*Source extract*.
——————

Factions

A long list of groups who want to get control over some aspect of the world, if not the whole thing... or maybe just transform or destroy it utterly.

One idea I want to reinforce is the notion of an occult underground. Sure, there are Innerwalkers wandering the Netherworld and duking it out across time... but most occult bookstores have a handful of customers who know something useful, and who might be Up To Something themselves. When even the big, organized movers and shakers are caught up in turbulence, actions of the little guys can butterfly-effect their way up into making a real difference. The fate of that oak grove out near Hollister owned by a techno-druid who made it rich on stock options in Silicon Valley could very well be important to keeping the Technocracy and the Architects in check. Of course, figuring that out requires a talent for picking out the threads of synchronicity... just what postmodern magick is good at.

The kinds of symbolic power that fuel the Unknown Armies-style magic are themselves superb plot hooks. Check out the Schools of Magick for inspiration: an anarchomancer attempting to generate a Significant Charge is a serious threat to society and could provoke whole cascades of trouble with secondary effects as different people and groups attempt to take advantage of the chaos. A duel between an urbanomancer and an anarchomancer could set the stage for all kinds of occult trouble coming out of the woodwork.

I also want to downplay the really big organizations from the World of Darkness and Feng Shui a bit. You don’t need to have transformed animals on the board of every Fortune 500 company for the Order of the Wheel to be an impressive force, nor does the Syndicate of the Technocracy need to be secretly behind all major organized crime blocks. The really big players are currently coping with the problem that they have to hold the territory they have, and they can’t afford to reallocate enough forces to any one location. They can’t even follow the “crunch all you want, we’ll make more“ philosophy without risking waking the sleeping tiger of mundane fear.

——————

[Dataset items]
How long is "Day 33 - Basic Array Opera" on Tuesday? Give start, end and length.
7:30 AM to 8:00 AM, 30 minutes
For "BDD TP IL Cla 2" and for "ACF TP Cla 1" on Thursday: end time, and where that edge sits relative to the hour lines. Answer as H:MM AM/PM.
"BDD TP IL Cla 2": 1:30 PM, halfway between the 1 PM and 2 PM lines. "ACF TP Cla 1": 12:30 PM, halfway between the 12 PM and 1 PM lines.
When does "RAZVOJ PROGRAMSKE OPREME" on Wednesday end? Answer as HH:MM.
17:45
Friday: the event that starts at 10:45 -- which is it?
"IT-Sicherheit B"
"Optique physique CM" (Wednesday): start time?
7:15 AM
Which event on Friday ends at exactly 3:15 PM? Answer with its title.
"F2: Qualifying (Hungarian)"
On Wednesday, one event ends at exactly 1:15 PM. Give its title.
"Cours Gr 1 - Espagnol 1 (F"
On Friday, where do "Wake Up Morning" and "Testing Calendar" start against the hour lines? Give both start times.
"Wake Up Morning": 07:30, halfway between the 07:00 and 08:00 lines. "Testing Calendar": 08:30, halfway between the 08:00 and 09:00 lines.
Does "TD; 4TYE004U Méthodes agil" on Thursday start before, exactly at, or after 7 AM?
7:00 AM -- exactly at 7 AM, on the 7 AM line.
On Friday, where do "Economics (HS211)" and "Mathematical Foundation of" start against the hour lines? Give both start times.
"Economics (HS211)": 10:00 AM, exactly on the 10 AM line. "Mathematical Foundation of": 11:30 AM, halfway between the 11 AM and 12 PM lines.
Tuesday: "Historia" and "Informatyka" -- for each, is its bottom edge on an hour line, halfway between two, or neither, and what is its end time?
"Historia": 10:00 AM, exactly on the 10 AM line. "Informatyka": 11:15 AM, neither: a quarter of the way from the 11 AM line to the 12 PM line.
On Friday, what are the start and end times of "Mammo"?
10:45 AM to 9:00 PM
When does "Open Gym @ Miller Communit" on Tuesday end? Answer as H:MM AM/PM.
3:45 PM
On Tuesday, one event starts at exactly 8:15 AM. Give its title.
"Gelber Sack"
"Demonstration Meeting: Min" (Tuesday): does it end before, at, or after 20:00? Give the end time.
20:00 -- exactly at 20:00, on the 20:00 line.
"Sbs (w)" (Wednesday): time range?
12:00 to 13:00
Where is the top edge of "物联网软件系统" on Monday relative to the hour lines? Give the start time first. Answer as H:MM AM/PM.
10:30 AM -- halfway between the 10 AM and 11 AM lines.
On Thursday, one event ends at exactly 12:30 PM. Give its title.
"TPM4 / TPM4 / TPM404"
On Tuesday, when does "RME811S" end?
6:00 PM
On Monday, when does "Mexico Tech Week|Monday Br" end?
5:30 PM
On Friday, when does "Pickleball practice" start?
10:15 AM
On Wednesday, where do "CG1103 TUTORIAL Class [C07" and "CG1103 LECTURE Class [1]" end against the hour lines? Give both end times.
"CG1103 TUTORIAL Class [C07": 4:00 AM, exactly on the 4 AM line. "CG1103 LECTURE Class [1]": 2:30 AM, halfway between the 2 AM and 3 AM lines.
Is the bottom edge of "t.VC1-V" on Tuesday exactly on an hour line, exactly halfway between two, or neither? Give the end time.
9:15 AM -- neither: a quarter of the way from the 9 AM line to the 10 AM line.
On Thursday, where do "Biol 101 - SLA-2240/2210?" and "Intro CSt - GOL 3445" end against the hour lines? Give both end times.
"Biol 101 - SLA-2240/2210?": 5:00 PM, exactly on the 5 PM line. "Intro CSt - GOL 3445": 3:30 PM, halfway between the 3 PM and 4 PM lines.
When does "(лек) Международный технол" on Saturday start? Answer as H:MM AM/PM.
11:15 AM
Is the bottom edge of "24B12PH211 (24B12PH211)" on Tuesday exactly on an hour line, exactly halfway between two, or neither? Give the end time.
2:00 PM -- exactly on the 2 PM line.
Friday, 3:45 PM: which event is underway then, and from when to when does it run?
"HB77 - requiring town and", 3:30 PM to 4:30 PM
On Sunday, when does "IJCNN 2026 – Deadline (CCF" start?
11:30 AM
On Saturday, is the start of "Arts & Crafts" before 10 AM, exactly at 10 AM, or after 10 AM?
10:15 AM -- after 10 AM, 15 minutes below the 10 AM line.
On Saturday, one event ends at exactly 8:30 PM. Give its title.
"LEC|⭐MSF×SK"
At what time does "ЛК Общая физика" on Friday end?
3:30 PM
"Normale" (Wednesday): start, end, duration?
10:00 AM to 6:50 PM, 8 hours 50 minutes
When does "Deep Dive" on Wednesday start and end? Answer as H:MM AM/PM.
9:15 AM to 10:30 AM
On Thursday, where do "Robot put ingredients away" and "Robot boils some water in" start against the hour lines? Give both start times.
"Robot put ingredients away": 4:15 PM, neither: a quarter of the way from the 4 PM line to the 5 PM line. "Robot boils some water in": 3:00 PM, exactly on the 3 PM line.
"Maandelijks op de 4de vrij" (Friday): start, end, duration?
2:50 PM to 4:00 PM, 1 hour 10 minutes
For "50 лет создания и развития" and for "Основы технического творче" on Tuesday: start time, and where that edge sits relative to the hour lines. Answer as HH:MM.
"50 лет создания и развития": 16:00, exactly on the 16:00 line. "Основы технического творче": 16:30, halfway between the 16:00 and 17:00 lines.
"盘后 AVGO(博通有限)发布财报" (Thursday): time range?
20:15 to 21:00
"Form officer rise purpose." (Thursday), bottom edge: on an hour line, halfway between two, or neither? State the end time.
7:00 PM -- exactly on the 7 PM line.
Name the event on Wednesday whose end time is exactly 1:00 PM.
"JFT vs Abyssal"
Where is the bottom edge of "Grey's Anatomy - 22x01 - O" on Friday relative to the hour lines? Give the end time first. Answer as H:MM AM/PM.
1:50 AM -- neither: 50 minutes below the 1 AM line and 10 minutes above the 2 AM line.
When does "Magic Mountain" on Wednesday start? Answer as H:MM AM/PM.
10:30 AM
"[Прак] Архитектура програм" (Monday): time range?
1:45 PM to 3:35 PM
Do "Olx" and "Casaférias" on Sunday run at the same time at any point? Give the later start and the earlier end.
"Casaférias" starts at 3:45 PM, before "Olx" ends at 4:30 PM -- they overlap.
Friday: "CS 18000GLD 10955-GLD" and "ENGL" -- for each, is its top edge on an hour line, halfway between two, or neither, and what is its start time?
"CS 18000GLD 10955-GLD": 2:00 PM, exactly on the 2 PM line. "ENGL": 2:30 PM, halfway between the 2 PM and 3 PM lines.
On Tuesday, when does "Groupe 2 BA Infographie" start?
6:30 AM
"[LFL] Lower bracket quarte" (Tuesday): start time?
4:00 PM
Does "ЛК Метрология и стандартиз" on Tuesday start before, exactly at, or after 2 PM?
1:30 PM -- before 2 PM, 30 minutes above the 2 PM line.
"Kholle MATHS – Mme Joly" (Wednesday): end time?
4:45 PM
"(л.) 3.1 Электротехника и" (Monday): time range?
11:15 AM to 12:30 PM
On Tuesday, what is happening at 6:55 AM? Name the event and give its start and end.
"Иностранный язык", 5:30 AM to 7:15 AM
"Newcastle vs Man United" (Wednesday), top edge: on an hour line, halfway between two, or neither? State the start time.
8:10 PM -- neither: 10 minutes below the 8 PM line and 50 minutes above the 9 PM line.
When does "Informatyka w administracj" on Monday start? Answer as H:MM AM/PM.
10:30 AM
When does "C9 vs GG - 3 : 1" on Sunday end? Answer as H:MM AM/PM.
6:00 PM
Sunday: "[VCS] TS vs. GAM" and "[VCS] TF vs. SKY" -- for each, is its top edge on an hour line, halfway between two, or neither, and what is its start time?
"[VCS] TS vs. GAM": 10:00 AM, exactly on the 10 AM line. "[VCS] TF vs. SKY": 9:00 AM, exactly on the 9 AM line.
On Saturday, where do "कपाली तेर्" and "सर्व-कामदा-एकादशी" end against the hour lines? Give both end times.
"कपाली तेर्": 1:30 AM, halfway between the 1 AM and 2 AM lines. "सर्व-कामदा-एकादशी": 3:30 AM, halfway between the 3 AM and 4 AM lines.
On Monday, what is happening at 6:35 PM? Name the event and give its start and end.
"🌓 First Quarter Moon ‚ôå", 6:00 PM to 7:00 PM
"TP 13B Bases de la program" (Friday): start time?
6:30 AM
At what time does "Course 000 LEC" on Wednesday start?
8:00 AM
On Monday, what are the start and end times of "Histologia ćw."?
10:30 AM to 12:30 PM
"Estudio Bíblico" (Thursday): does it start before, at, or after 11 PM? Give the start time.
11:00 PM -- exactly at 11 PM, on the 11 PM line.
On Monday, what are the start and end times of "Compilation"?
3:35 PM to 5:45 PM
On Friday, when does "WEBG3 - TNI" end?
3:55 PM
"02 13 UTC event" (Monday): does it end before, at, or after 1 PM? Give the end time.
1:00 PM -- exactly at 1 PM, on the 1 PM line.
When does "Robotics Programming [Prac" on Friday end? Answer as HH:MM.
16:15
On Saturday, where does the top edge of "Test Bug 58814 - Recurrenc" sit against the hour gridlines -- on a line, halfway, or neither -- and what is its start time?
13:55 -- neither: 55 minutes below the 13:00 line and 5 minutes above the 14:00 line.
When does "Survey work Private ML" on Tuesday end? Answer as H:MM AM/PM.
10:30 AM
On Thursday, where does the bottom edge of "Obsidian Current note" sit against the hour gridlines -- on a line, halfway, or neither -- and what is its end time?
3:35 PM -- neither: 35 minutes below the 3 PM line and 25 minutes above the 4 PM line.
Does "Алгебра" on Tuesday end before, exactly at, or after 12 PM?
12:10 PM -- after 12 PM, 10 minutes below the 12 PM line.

——————

*Short task 1*. Write out the passage of the factions text from "The kinds of" to "of the woodwork.", word for word.
*Short task 2*. Which named works does the factions text cite as the source of a style of magic or of big organizations?

*Result 1*.
The kinds of symbolic power that fuel the Unknown Armies-style magic are themselves superb plot hooks. Check out the Schools of Magick for inspiration: an anarchomancer attempting to generate a Significant Charge is a serious threat to society and could provoke whole cascades of trouble with secondary effects as different people and groups attempt to take advantage of the chaos. A duel between an urbanomancer and an anarchomancer could set the stage for all kinds of occult trouble coming out of the woodwork.

*Result 2*. Unknown Armies, World of Darkness, Feng Shui